Sick of this sorry cycle and looking for a distraction from a break-up, David agrees with his more successful brother (Breaking Bad’s excellent Bob Odenkirk) to drive their dad to Nebraska to collect the imaginary winnings. On the way, they stop off at Woody’s nearby home town of Hawthorne for the night, kicking up a wave of particles from the past into Woody’s dusty existence.
Shot in stark monochrome by king-of-the-mid-life-crisis Alexander Payne, the landscape of Nebraska is a bleak spectacle, but one that acquires a strange warmth as a weird family reunion forms.
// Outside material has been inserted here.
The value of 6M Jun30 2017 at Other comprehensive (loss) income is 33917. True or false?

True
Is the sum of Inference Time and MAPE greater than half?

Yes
Payne balances that tone through the movie, straddling the hazy present with the harsh truth of history; a strange mix of sad and sweet, delivered with a gentle bluntness.
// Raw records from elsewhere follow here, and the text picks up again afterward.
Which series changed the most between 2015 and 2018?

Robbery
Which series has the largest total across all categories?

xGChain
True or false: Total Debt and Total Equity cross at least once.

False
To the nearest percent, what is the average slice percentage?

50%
“Come on, have a beer with your old man. Be somebody,” half-slurs Woody. David consents, an act that brings up decades-old issues of alcoholism, yet also hints at awkward reconciliation. Woody goes through the same process with his old life, as former friends come out of the woodwork to congratulate him on his fortune – or remind him of unsettled debts.
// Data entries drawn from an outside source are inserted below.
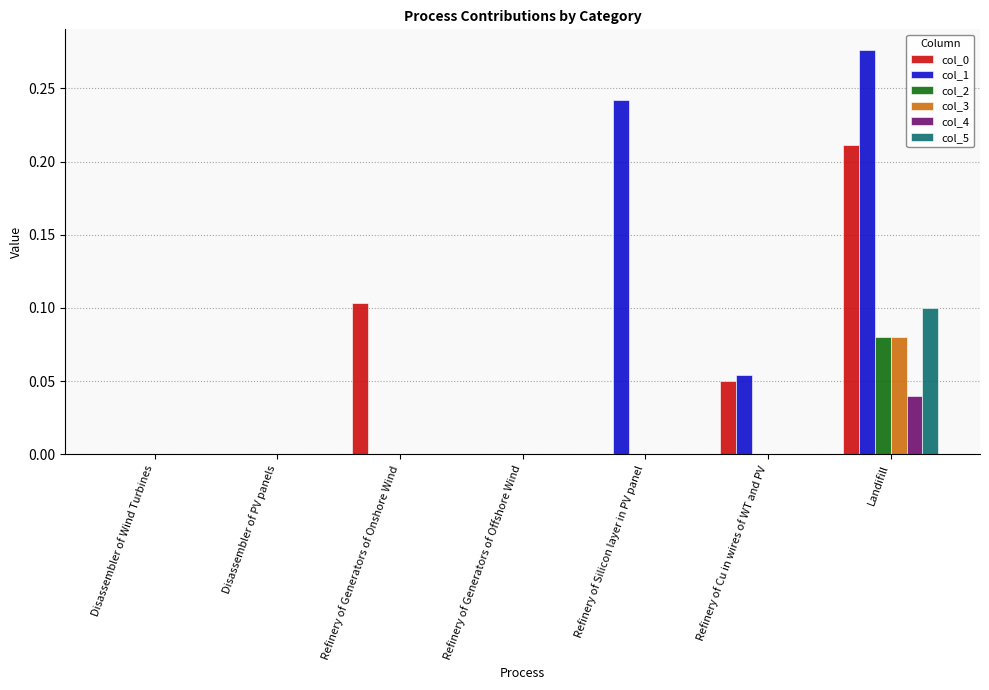

The col_4 series shows 0.0 at Disassembler of PV panels. True or false?

True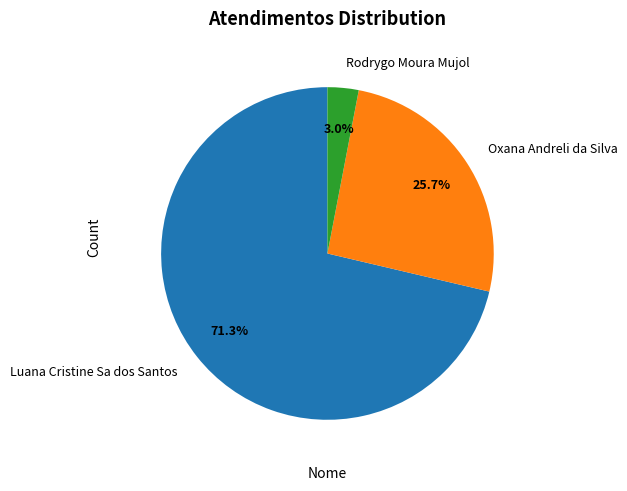

True or false: Rodrygo Moura Mujol accounts for 9% of the total.

False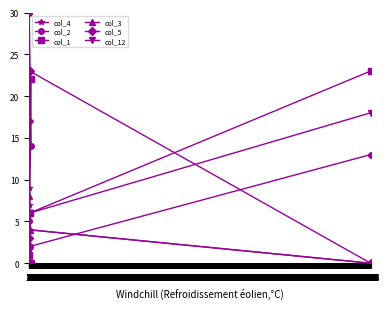

Which has a higher value, 21 or 0?

21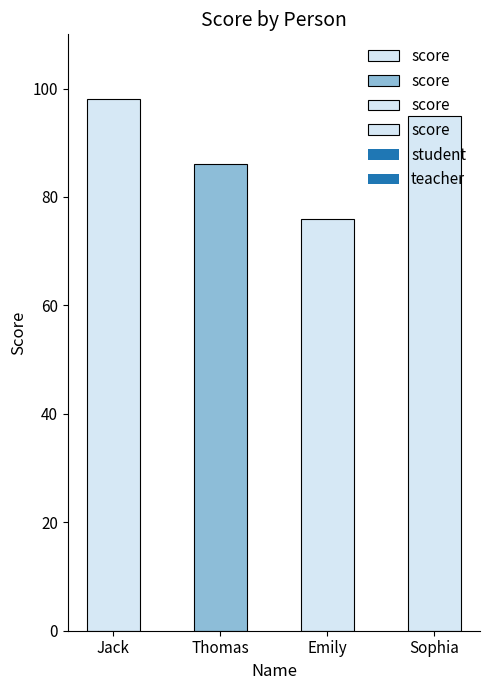

Rank the categories by value from highest to lowest.

Jack, Sophia, Thomas, Emily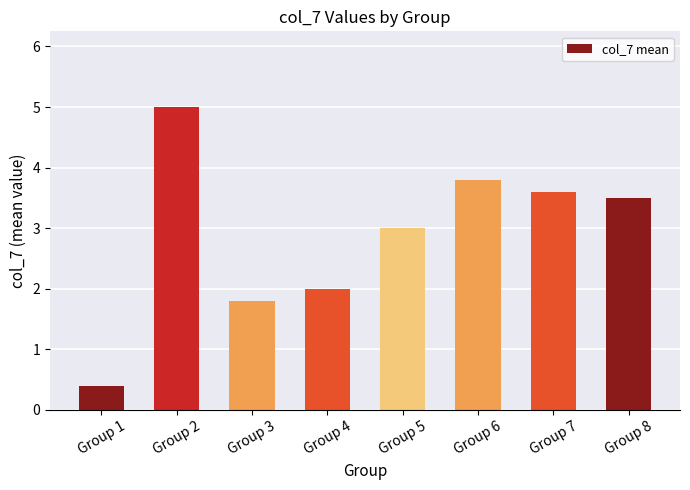

Rank the categories by value from lowest to highest.

Group 1, Group 3, Group 4, Group 5, Group 8, Group 7, Group 6, Group 2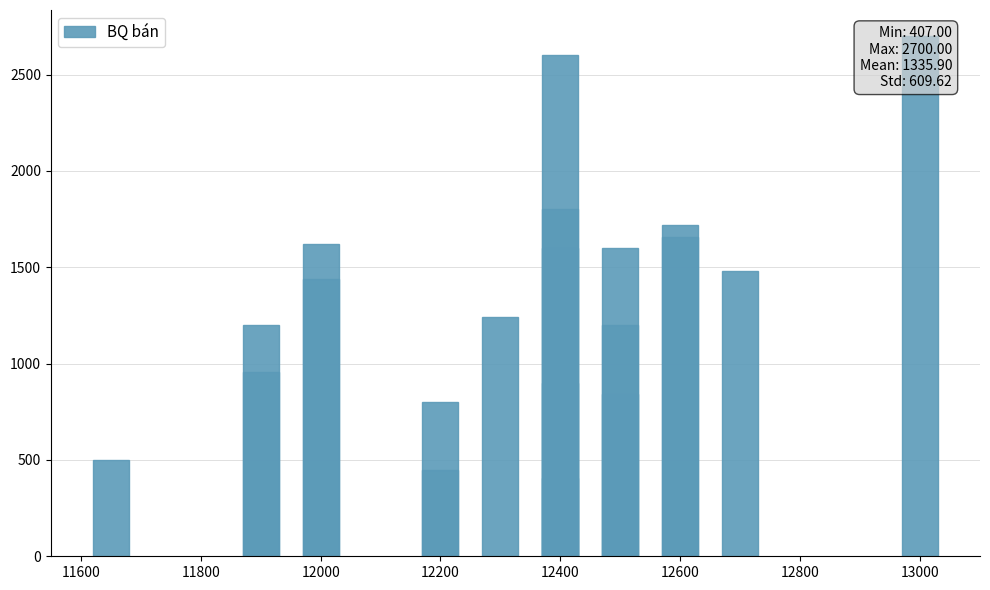

How many values exceed 1440?

9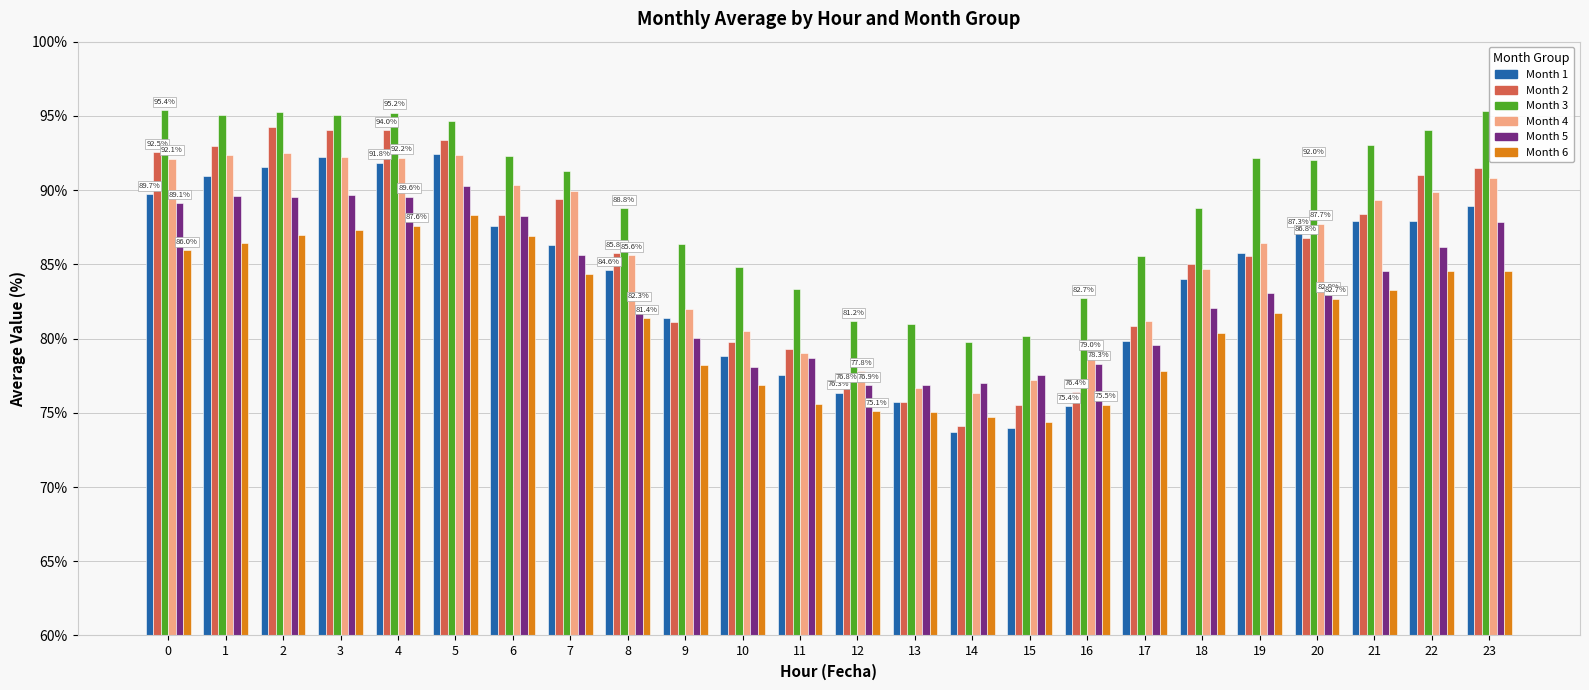

True or false: Month 2 has a value of 85.8 at 8.

True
As Woody becomes a local celebrity, he starts to buy into his status too – much to the annoyance of his family (including his wonderfully bullheaded nephews, one of them played by Buzz from Home Alone). But those frosty relationships are again shot through with honesty; their idea of quality time together is sitting in front of the football on the telly. “How long did it take you to drive here?” they ask each other repeatedly, then sit there in silence.
That’s what you get from Nebraska. No big, melodramatic confrontations or loud shouting matches: just a bunch of people struggling to connect. Whereas Payne’s previous films have been often about middle-class white people going through existential dilemmas, Nebraska feels grittier thanks to Woody’s lower, working-class roots. Bruce Dern is excellent in the lead, the black and white camera picking up the lines in his face as the blank expression of dementia slowly sets in. Will Forte is equally likeable as his downbeat son, but the show is almost stolen by June Squibb’s impatient partner; one scene where she and Woody visit a graveyard is hysterically foul-mouthed.
Does Woody really believe he’s going to be rich? It doesn’t matter. By going to Nebraska, he’s trying to regain control of his life; a shark that keeps on swimming. And the emotional bond he forges with Forte along the way is already rewarding enough. Their shifting, understated relationship turns Nebraska into a heartwarmingly cold study of the generational divide between people – and a touching account of one man’s slide into senility.
“Has he got Alzheimer’s?” asks the lady. “No,” replies David, “he just believes what people tell him.” She replies wryly: “That’s too bad.”